For years I’d been going through my career like a man running for a bus: red-faced and short of breath, hurtling from one job to the next, always afraid of coming up short, trying to convince people that I had what it took to become a writer. During Babylon 5, Patricia Tallman once said, “Whenever I think of you, I always see you with your dukes up, fighting your way out of a corner.”
And there was truth to that. I’d been backed up to the wall so many times that fighting my way out became a lifestyle. It wasn’t just a matter of slugging it out with censors and studio executives; I’d spent my whole life shadowboxing with my past: my family and my father, the bullies who’d tormented me, and the doubters who wanted to see me fail and fall and not get back up again. I didn’t know how not to fight. I was like a boxer, eyes pounded shut, swinging wild, leading with my chin, refusing to surrender an inch of ground, trying to prove something to people who had stopped thinking about me years ago.
But that evening, on the beach at Cannes, I realized that whatever I’d set out to prove, to others but most of all to myself, I’d proven it, or I would not have been sitting on that beach at that moment. Even if I had done nothing before Changeling, the involvement of Clint Eastwood, Ron Howard, and Angelina Jolie assured that this film would live on forever. Factor in the rest of my body of work and finally, for the first time, I knew that the wind would not take away my name. With that knowledge I felt light. Lighter than I had ever felt.
Light enough? I wondered, as a thought came back to me from the child I had once been.
If we want to live forever, we need to learn to fly.
But what if we try and fail? What if we fall off the roof?
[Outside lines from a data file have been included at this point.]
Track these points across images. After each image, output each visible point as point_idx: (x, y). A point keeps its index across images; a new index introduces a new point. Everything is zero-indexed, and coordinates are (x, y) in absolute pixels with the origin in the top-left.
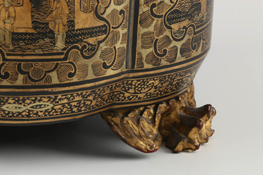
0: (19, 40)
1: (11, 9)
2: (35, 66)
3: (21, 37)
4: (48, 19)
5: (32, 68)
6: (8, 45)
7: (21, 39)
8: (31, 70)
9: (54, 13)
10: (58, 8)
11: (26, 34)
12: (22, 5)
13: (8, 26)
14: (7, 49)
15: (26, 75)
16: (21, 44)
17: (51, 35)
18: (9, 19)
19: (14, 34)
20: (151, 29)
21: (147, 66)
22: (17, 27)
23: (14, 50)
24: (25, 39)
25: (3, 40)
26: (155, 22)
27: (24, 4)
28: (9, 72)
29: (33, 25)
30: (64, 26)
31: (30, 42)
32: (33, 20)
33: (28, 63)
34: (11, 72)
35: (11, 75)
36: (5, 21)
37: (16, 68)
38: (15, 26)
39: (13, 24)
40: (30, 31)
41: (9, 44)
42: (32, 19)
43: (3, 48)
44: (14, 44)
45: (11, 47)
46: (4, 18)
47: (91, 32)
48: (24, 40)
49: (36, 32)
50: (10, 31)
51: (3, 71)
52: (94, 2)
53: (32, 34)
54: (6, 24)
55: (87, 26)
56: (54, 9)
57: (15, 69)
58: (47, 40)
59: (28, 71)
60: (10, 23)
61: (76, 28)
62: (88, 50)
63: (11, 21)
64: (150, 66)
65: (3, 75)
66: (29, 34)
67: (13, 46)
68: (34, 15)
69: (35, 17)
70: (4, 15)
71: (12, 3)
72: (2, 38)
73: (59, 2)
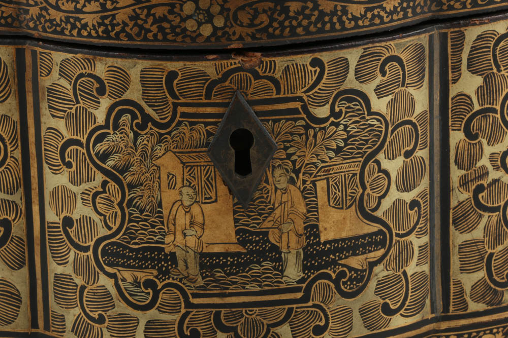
0: (213, 267)
1: (196, 209)
2: (247, 316)
3: (217, 261)
4: (267, 224)
5: (243, 320)
6: (194, 277)
7: (217, 265)
8: (239, 324)
9: (278, 212)
10: (285, 202)
11: (226, 255)
12: (216, 201)
13: (192, 242)
14: (192, 285)
15: (232, 334)
16: (219, 274)
17: (275, 254)
18: (192, 228)
19: (203, 255)
20: (478, 233)
21: (473, 307)
22: (209, 242)
23: (205, 285)
24: (225, 264)
25: (185, 268)
26: (484, 221)
27: (218, 199)
28: (199, 329)
29: (238, 237)
30: (300, 235)
31: (235, 269)
32: (237, 228)
33: (234, 310)
34: (202, 329)
35: (203, 334)
36: (185, 231)
37: (212, 321)
38: (204, 242)
39: (201, 237)
40: (234, 249)
41: (196, 276)
42: (236, 226)
43: (184, 284)
44: (204, 275)
45: (200, 282)
46: (184, 227)
47: (354, 245)
48: (223, 266)
49: (244, 251)
50: (196, 251)
51: (188, 328)
52: (356, 188)
53: (238, 254)
54: (187, 237)
55: (344, 235)
56: (276, 205)
57: (209, 323)
58: (267, 265)
59: (235, 325)
60: (196, 236)
61: (322, 240)
62: (350, 279)
63: (197, 232)
64: (481, 307)
65: (189, 334)
66: (232, 255)
67: (203, 278)
68: (240, 217)
69: (240, 222)
70: (182, 220)
71: (196, 199)
72: (181, 264)
73: (285, 191)
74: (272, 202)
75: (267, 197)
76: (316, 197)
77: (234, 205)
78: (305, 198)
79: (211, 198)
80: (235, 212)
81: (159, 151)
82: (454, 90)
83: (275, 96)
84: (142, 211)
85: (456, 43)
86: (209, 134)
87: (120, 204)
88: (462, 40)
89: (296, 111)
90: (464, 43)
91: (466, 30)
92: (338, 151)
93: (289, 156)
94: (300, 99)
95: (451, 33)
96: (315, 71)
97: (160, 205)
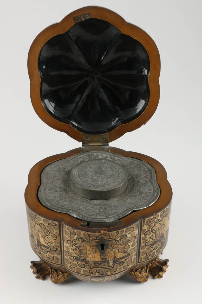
0: (96, 263)
1: (93, 255)
2: (102, 271)
4: (107, 257)
11: (98, 262)
12: (97, 254)
13: (92, 259)
14: (92, 266)
15: (99, 273)
16: (97, 265)
19: (94, 262)
31: (100, 264)
33: (100, 270)
34: (93, 272)
37: (95, 271)
39: (94, 259)
40: (100, 261)
41: (93, 264)
42: (101, 258)
43: (90, 265)
49: (102, 261)
51: (91, 272)
55: (121, 257)
58: (106, 263)
61: (117, 258)
62: (122, 263)
66: (100, 262)
68: (101, 256)
70: (90, 256)
71: (93, 253)
72: (90, 263)
73: (110, 252)
76: (116, 252)
77: (100, 254)
81: (87, 245)
84: (83, 254)
87: (79, 252)
97: (86, 253)
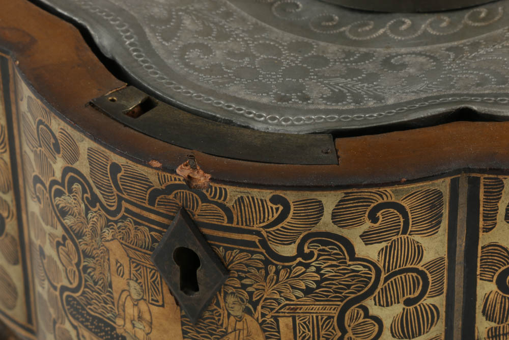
1: (143, 306)
9: (231, 337)
10: (240, 330)
12: (163, 306)
13: (140, 334)
18: (140, 323)
27: (165, 305)
36: (133, 322)
39: (149, 334)
42: (184, 337)
46: (132, 317)
52: (333, 331)
54: (136, 329)
56: (230, 330)
60: (144, 331)
63: (144, 327)
68: (188, 330)
69: (189, 334)
70: (131, 311)
71: (143, 296)
73: (240, 319)
74: (224, 326)
75: (219, 320)
76: (279, 332)
77: (182, 317)
78: (265, 331)
79: (157, 301)
80: (183, 324)
81: (108, 234)
82: (484, 239)
83: (225, 223)
84: (95, 283)
85: (491, 190)
86: (154, 240)
88: (500, 188)
89: (252, 244)
90: (503, 192)
91: (505, 178)
92: (308, 291)
93: (244, 287)
94: (258, 233)
95: (485, 178)
96: (277, 209)
97: (111, 286)
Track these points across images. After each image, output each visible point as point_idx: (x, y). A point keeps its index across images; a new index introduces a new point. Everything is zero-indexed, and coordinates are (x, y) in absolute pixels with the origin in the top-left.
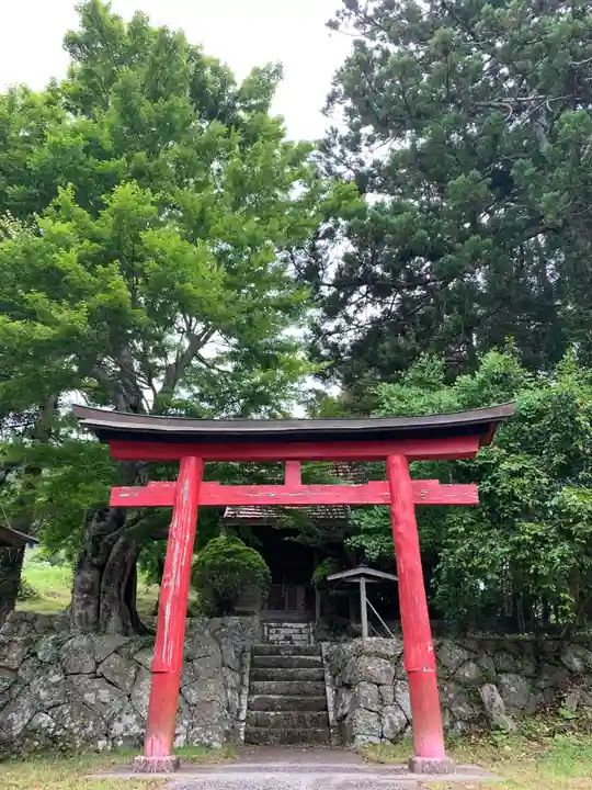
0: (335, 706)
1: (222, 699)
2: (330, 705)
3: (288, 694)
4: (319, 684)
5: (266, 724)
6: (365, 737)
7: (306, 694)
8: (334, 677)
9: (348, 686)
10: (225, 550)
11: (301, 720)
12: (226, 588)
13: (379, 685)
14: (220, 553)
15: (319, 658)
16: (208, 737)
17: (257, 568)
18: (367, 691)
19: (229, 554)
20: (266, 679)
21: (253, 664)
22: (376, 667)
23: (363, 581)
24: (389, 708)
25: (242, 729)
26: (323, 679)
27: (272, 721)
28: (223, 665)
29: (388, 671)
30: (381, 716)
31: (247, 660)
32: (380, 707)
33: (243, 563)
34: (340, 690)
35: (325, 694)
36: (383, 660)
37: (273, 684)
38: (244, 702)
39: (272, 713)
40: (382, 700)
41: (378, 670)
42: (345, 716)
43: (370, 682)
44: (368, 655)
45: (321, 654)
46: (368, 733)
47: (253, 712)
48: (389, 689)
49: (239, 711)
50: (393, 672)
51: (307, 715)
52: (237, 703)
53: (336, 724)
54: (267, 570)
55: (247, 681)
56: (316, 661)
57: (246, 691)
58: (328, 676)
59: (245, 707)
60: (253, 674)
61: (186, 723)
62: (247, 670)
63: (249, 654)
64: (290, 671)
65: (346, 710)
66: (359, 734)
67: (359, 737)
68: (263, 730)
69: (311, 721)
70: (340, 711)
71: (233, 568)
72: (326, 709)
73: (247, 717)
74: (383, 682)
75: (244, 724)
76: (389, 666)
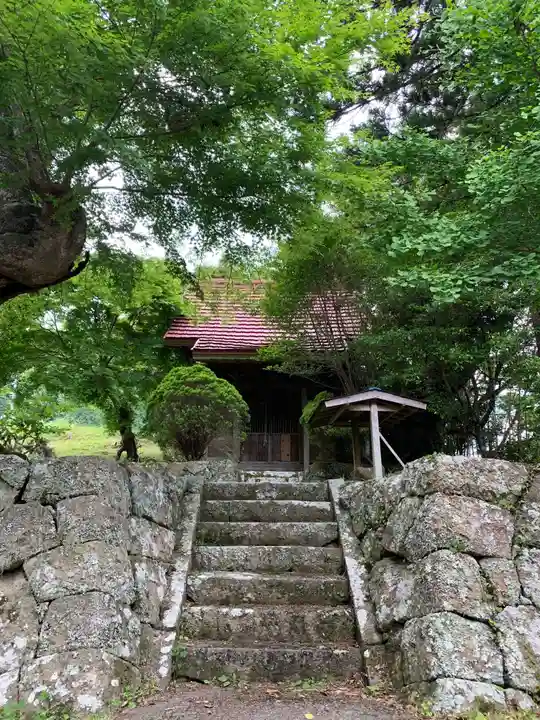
0: (369, 598)
1: (121, 585)
2: (359, 596)
3: (270, 570)
4: (331, 552)
5: (222, 634)
6: (461, 684)
7: (305, 570)
8: (361, 537)
9: (399, 559)
10: (189, 379)
11: (297, 626)
12: (189, 425)
13: (479, 558)
14: (182, 383)
15: (326, 505)
16: (68, 681)
17: (232, 401)
18: (455, 573)
19: (194, 384)
20: (228, 540)
21: (205, 515)
22: (471, 520)
23: (374, 410)
24: (512, 611)
25: (166, 650)
26: (337, 542)
27: (235, 626)
28: (133, 514)
29: (499, 529)
30: (495, 631)
31: (194, 505)
32: (490, 608)
33: (213, 395)
34: (379, 566)
35: (343, 570)
36: (483, 504)
37: (240, 551)
38: (178, 588)
39: (236, 612)
40: (491, 590)
41: (476, 525)
42: (400, 624)
43: (460, 550)
44: (449, 492)
45: (329, 498)
46: (469, 673)
47: (196, 609)
48: (505, 565)
49: (163, 608)
50: (510, 528)
51: (310, 615)
52: (160, 591)
53: (376, 638)
54: (244, 404)
55: (188, 545)
56: (323, 510)
57: (182, 566)
58: (346, 537)
59: (178, 599)
60: (204, 531)
61: (21, 642)
62: (191, 524)
63: (197, 497)
64: (274, 526)
65: (401, 611)
66: (444, 675)
67: (448, 684)
68: (213, 649)
69: (319, 630)
70: (385, 610)
71: (200, 401)
72: (348, 601)
73: (182, 620)
74: (490, 551)
75: (172, 636)
76: (498, 516)
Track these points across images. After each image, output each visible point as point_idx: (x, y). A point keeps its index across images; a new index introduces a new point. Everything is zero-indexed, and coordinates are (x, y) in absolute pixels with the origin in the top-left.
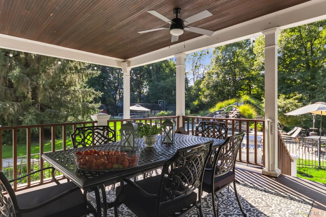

We won’t, a voice answered back. Firm. Resolute. The voice of someone I’d known and trusted since I was a child. We won’t fall off the roof. Not this time.
I closed my eyes and saw myself standing up out of the beach chair. Looking off into the infinite horizon, I pulled open my shirt to reveal the symbol I had been carrying in secret for so many years: that symbol, his symbol. Then, digging my toes into the soft sand, I bent slightly at the knees, and pushed off with the barest of efforts, rising into that perfect sunset. The land spun out beneath me as I arced higher, gathering momentum, speeding out of the blue and into the black, until with one last surge I pierced the veil of the atmosphere.